After separating the fields in the data column, which is a column of strings, you get a day and a month column, and these also contain strings. To convert them into numbers, you can use the convert argument .

separate(tbl, date, into = c("day", "month"), convert = TRUE)

## # A tibble: 3 x 2

## day month

## <int> <int>

## 1 11 5

## 2 4 7

## 3 21 12

By default a column will be split on any non-alphanumeric character. This is why / in the data is correctly used as the separator between the day and the month. If your separator is something else, you can use the sep argument . The argument takes a regular expression, and the column will be split on this. For example, we can split on alphabet characters and spaces like this:

tbl <- tribble(

~date,

"11th of month 5",

"4th of month 7",

"21st of month 12"

)

separate(tbl, date, into = c("day", "month"),

sep = "([:alpha:]|[:space:])+")

## # A tibble: 3 x 2

## day month

## <chr> <chr>

## 1 11 5

## 2 4 7

## 3 21 12

The date format in this example is not something you would find in the wild, but if we have the date in this format

tbl <- tribble(

~date,

"11th of May",

"4th of July",

"21st of December"

)

we cannot easily distinguish the separator string from the months. If the delimiter you need is not a single regular expression, you might be able to use the extract() function instead of separate(). With extract() you can use regular expression groups to identify the fields to extract.

regexp = "([:digit:]+)"

"(?:[:alpha:]|[:space:])+"

"[:space:]([:alpha:]+)"

extract(

tbl, date,

into = c("day", "month"),

regex = regexp

)

## # A tibble: 3 x 2

## day month

## <chr> <chr>

## 1 11 May

## 2 4 July

## 3 21 December

The reverse of separating is uniting. For example, let tbl2 contain a day and a month column.

tbl <- tribble(

~date,

"11/5",

"4/7",

"21/12"

)

tbl2 <- separate(tbl, date, into = c("day", "month"))
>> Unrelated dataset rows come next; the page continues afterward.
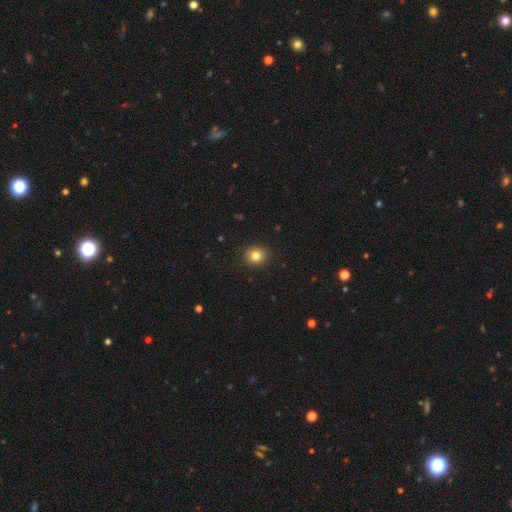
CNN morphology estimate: Smooth or featured?
  - smooth: 82% *
  - star or artifact: 11%
  - featured or disk: 7%
How rounded?
  - round: 83% *
  - in between: 16%
  - cigar-shaped: 1%
Merging?
  - none: 91% *
  - minor disturbance: 6%
  - major disturbance: 2%
  - merger: 1%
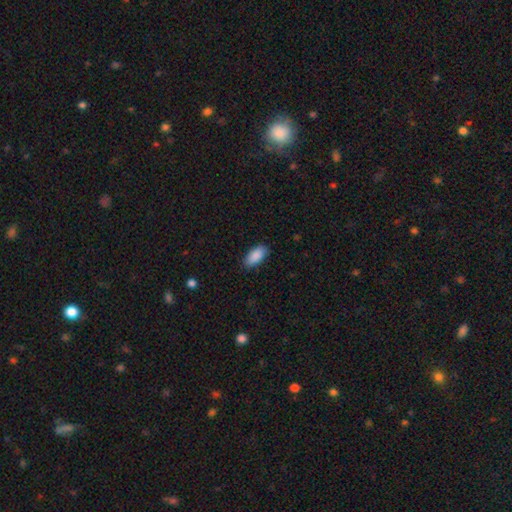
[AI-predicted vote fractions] Smooth or featured?
  - smooth: 90% *
  - star or artifact: 6%
  - featured or disk: 4%
How rounded?
  - in between: 91% *
  - cigar-shaped: 7%
  - round: 2%
Merging?
  - none: 86% *
  - minor disturbance: 11%
  - major disturbance: 2%
  - merger: 1%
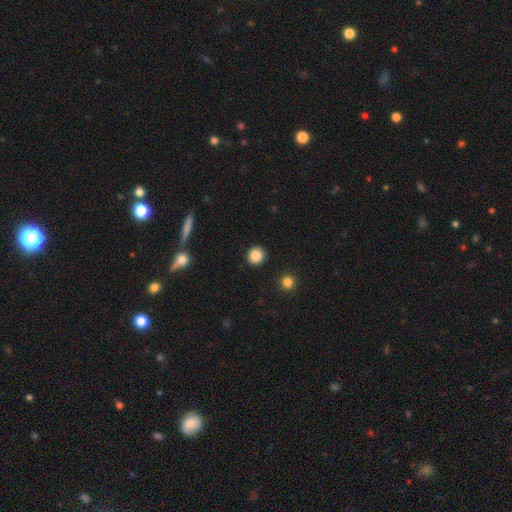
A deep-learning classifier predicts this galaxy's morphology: type=smooth (87%); roundness=round (92%); merging=none (91%).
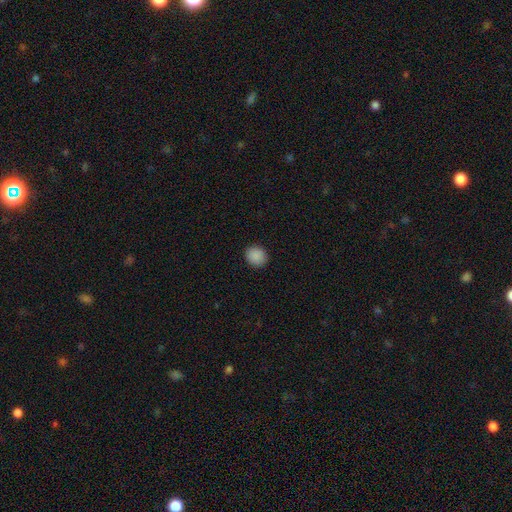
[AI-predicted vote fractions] smooth_or_featured: smooth (p=0.89) [alt: star or artifact p=0.09]
how_rounded: round (p=0.83) [alt: in between p=0.16]
merging: none (p=0.92) [alt: minor disturbance p=0.06]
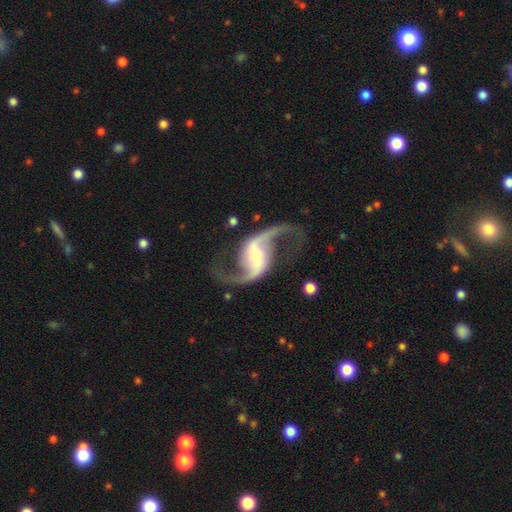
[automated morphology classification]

To create a date column from the day and the month, we use unite(). The col argument should be the column we create and the following columns those we create it from.

unite(tbl2, col = "date", day, month)

## # A tibble: 3 x 1

## date

## <chr>

## 1 11_5

## 2 4_7

## 3 21_12

By default, the separator in the new column will be _. This is not what we want for dates, but we can use the sep argument to change it.

unite(tbl2, col = "date", day, month, sep = "/")

## # A tibble: 3 x 1

## date

## <chr>

## 1 11/5

## 2 4/7

## 3 21/12

If we want to keep the original columns around, we can set the remove argument to FALSE.

unite(

tbl2,

col = "date", day, month,

sep = "/", remove = FALSE

)

## # A tibble: 3 x 3

## date day month

## <chr> <chr> <chr>

## 1 11/5 11 5

## 2 4/7 4 7

## 3 21/12 21 12

Columns that contain more than one value do not always contain the same number of values. For example, we could have data such as the number of casualties per major group in WW1 and WW2.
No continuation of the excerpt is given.